How?  As far as I can see, in order to do that, you have to move that
decision from the client to the server.  This carries its own prices.

> (2) Security benefit: on servers that enable this policy, and prevent
> connections where the client does not communicate a correct server
> host key, drive-by password guessing becomes largely impossible,
> since unknown attackers do not know the serverâ??s host key.

Yes...but if the server does that, it also becomes impossible for the
client to do the now-usual "just accept the key on the first
connection" thing.  You have to provide the host key to the client by
some out-of-band means.

This of course could be an upside or a downside, depending.

> (3) Practical benefit: the server [...] can avoid the situation where
> introduction of a new host key, with no change to previous host keys,
> would break connections for existing clients that prefer to negotiate
> the algorithm of the new host key, but do not actually trust it.

True.

Another possible benefit would be automatic defeat of
host-key-gathering bots.  My logs are full of clients that connect, get
my host key, and then disconnect.  A few of them are honest about what
they're doing ("SSH-2.0-ZGrab ZGrab SSH Survey", or
"SSH-2.0-OpenSSH-keyscan"); others are...less so ("SSH-2.0-PUTTY").
Most just report a library version (eg, "SSH-2.0-sshlib-0.1").

Or, rather, clients used to be doing that; I now disconnect such
clients before giving them any host keys (I prefer to not talk about
the details of what I've configured my server to require to get it to
talk to a specific client).

> Implementation:

> We have room for textual data that can be sent before the SSH version
> string.  To implement this, the client would send one or more lines
> such as:

> Expect-Key: <base64-sha256-fingerprint>\r\n

I strongly suggest that it instead be something like

Expect-Key: <hash-algorithm-name> <base64-hash>

so that when SHA256 finally shows weaknesses, it does not become a
major headache to switch hash algorithms.  If the server thinks the
hash algorithm is too weak, or doesn't recognize it at all, it can
ignore that line.  The client can of course send hashes of the same key
under multiple algorithms, if it wants.

I can't help wondering if perhaps this is time to use the uint32 in
SSH_MSG_KEXINIT that is "0 (reserved for future extension)", though,
rather than shoehorning it into something that's currently outside the
protocol (almost) entirely.  I see no guidance in 4253 for
implementation behaviour if that value isn't 0 - but see below.

Also, 4253 says the server MAY send text before its version number, but
is silent on the question of whether the client also may.  (I suspect
most server implementations share that code with their corresponding
client implementations, though.)

> However, we could also change the protocol to include the Expect-Key
> lines in the SSH key exchange hash.

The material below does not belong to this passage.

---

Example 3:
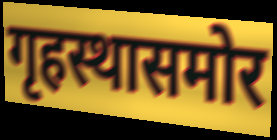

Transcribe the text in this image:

गृहस्थासमोर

In this case, the client would
> signal support by sending at least one Expect-Key line, and the
> server would signal support in another way.  One way would be to
> include the name "expect-key" among its host key algorithms in
> KEXINIT.

The server has at least as much room to send text before its version
string as the client does.  It seems more elegant to me for the server
to signal support with something like

Accept-Expect-Key: yes

there - or perhaps to use that RFU uint32 in SSH_MSG_KEXINIT if the
client signals support (which would avoid the issue of an unaware
client printing that and thus confusing the user and possibly breaking
scripted uses, and also restrict nonzero values to implementations that
have already advertised awareness of this extension).